Investigation Into Collusion
Questions are also being raised concerning Strzok’s role in starting an FBI probe into possible collusion between the Trump campaign and Russia to interfere with the election. According to The New York Times, Strzok was removed from the Clinton investigation and appointed to lead the collusion investigation in July 2016.
At issue is whether the infamous Fusion GPS dossier containing claims that Trump had colluded with Russia played a role in starting this investigation. The FBI has admitted it has not been able to verify the contents of the dossier.
The dossier was paid for by the Clinton campaign and the Democratic National Committee and was compiled by ex-British spy Christopher Steele. There are differing accounts of when the claims made in the dossier reached the FBI.
Court documents in the UK, where Steele is being sued by a businessman mentioned in the documents, show that Steele provided a representative of Sen. John McCain (R-Ariz.), Mr. Kramer, with “pre-election memoranda.” McCain admitted in a statement on Jan. 11 that he had subsequently “delivered the information to the director of the FBI.” It is unclear at what point in time this happened.
The first installment of Steele’s dossier was dated June 20, 2016, which means it preceded the FBI opening its investigation.
A senior U.S. official familiar with Steele told Mother Jones that he allegedly contacted the FBI in early July.
“He regularly consults with U.S. government agencies on Russian matters, and near the start of July on his own initiative—without the permission of the US company that hired him—he sent a report he had written for that firm to a contact at the FBI, according to the former intelligence officer and his American associates, who asked not to be identified,” Mother Jones reported on Oct. 31, 2016.
According to the publication, the FBI requested “all the information in his possession” in August.
The FBI has not been forthcoming about some of the details of the Russia investigation. House Republicans are now preparing contempt charges against the FBI and Department of Justice, and, according to the Washington Examiner, some of the charges are related to the FBI withholding key information about its investigation into Russian meddling.
Fox News reported on Dec. 3 that the Justice Department’s Office of Inspector General is reviewing Strzok’s role in the Clinton investigations and other sensitive cases.
Strzok’s possible partisanship in exercising his responsibilities in the FBI occurs within a context of other officials who may be acting out of questionable motives.
Strzok’s mistress, to whom he sent the anti-Trump and pro-Clinton texts that led to his transfer to the FBI’s human resources department, is allegedly FBI lawyer Lisa Page, who was also a member of Mueller’s special counsel team.
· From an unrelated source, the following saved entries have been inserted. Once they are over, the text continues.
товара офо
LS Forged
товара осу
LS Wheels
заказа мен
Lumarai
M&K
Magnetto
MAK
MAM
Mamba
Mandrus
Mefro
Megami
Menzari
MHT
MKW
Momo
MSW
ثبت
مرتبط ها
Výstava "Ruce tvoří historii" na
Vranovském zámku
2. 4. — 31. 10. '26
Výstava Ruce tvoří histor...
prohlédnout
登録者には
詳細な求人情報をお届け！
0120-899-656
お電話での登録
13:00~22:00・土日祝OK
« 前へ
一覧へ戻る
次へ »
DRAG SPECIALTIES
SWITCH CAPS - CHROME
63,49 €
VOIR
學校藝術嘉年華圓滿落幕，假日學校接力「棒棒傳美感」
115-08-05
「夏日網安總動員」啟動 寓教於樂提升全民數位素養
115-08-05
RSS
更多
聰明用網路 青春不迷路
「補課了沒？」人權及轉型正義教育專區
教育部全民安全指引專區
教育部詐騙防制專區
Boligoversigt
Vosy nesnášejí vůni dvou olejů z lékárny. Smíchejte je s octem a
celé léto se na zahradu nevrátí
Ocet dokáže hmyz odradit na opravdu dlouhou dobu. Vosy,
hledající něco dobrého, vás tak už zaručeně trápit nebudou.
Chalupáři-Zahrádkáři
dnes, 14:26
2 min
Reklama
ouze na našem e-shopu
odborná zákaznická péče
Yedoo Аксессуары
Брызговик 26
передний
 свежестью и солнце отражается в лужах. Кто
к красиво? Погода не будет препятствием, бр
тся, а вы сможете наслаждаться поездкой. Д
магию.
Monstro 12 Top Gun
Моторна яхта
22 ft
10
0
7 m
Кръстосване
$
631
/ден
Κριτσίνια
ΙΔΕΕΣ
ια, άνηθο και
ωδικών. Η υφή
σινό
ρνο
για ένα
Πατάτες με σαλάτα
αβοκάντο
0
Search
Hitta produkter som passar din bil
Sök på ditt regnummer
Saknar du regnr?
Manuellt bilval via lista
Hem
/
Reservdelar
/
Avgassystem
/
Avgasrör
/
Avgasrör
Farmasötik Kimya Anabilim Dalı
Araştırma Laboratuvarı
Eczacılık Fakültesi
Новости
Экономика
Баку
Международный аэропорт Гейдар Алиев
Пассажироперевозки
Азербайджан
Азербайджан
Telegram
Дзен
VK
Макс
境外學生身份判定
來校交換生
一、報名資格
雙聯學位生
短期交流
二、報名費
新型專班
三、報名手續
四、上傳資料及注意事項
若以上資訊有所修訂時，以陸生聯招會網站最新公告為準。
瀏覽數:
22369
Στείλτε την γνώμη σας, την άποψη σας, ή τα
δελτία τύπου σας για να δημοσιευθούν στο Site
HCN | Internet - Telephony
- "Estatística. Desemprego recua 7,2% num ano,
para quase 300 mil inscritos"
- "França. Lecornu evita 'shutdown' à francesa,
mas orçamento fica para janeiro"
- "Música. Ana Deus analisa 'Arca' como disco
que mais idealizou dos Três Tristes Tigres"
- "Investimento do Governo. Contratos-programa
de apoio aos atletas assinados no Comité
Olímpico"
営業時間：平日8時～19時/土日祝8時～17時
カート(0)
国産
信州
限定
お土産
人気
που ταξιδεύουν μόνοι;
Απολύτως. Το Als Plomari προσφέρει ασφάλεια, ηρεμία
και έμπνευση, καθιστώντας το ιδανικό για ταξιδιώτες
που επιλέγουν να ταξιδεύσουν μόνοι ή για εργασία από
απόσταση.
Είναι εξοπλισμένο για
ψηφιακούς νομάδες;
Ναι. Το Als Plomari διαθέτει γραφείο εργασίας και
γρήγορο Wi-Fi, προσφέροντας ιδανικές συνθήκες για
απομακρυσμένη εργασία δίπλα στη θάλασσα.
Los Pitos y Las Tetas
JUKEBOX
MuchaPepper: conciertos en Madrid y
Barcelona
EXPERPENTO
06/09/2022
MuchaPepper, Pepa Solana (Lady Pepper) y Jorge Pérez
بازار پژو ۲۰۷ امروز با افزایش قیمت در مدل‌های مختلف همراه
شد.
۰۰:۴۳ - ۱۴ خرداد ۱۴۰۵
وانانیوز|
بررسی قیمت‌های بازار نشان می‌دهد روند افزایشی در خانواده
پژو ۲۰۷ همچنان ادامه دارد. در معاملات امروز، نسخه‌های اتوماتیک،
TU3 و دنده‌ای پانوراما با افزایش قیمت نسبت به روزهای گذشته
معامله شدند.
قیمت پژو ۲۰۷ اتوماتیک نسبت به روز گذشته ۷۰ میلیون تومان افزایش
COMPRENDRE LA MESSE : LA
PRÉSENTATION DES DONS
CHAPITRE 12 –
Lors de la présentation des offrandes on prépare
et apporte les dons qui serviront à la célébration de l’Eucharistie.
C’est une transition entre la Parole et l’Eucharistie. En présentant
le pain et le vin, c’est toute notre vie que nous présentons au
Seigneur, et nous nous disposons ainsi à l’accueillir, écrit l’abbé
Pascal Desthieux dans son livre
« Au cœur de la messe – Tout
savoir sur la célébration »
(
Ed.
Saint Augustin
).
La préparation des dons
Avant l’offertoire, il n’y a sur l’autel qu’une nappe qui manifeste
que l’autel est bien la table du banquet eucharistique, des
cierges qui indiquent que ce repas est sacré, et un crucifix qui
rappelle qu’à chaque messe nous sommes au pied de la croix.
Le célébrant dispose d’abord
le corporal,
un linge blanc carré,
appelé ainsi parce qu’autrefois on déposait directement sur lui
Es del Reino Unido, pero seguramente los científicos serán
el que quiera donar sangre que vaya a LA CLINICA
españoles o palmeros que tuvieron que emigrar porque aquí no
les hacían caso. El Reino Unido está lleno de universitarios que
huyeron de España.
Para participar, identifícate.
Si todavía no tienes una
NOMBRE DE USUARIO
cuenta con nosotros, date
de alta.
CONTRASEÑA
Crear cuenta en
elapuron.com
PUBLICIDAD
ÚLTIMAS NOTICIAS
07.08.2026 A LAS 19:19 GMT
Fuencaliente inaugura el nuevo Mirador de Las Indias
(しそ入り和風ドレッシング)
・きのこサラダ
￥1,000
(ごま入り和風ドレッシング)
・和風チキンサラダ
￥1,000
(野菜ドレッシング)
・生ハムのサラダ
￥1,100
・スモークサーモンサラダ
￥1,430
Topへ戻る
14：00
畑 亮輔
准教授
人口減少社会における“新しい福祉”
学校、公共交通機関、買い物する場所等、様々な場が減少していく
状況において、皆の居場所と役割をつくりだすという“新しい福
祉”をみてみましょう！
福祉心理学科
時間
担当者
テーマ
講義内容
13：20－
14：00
The alleged partisanship of Strzok may be just the tip of the iceberg. As Congressional and Department of Justice investigations proceed on the issues of Clinton’s email server, the Uranium One scandal (the sale of 20 percent of U.S. uranium holdings to Russia, while Clinton was secretary of state), the improper use of electronic eavesdropping by the Obama administration on members of the Trump campaign, and the probe into the Trump campaign’s possible collusion with Russia, more news may break about U.S. officials acting improperly or even criminally in their opposition to Trump.